TRY IT:
What you copy should be the lines from the one with "35: (72, 35)" through the end of the entries, word for word. Omit the pictures.

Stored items
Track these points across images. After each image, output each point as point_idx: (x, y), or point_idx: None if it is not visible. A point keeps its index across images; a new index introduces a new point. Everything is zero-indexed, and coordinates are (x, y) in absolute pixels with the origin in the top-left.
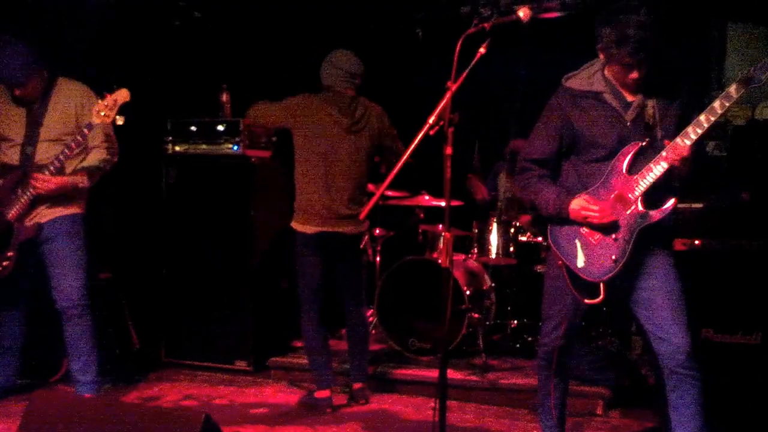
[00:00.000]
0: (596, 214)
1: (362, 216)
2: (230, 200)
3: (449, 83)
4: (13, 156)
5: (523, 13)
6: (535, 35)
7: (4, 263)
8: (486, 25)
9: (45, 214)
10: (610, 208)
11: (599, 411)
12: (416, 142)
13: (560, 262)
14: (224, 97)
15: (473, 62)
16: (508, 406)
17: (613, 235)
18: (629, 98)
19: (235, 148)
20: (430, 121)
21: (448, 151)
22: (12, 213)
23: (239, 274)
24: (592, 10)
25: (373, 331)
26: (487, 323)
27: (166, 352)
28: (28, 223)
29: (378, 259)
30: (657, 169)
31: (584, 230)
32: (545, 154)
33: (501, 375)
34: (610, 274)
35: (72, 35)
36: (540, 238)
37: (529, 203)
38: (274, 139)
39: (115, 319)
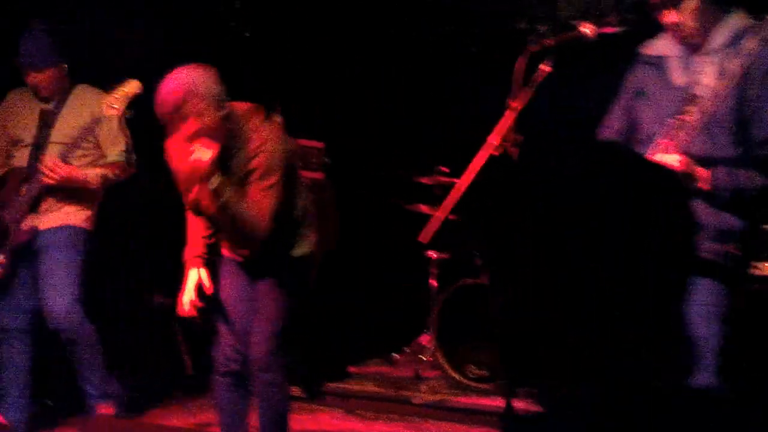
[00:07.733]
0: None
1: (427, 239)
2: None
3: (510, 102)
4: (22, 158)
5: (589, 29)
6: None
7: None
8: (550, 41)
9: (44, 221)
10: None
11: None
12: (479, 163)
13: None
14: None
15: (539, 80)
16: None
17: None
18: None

SOLUTION TO THE PROBLEM:
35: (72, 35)
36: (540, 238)
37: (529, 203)
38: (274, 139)
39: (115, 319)
[00:07.733]
0: None
1: (427, 239)
2: None
3: (510, 102)
4: (22, 158)
5: (589, 29)
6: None
7: None
8: (550, 41)
9: (44, 221)
10: None
11: None
12: (479, 163)
13: None
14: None
15: (539, 80)
16: None
17: None
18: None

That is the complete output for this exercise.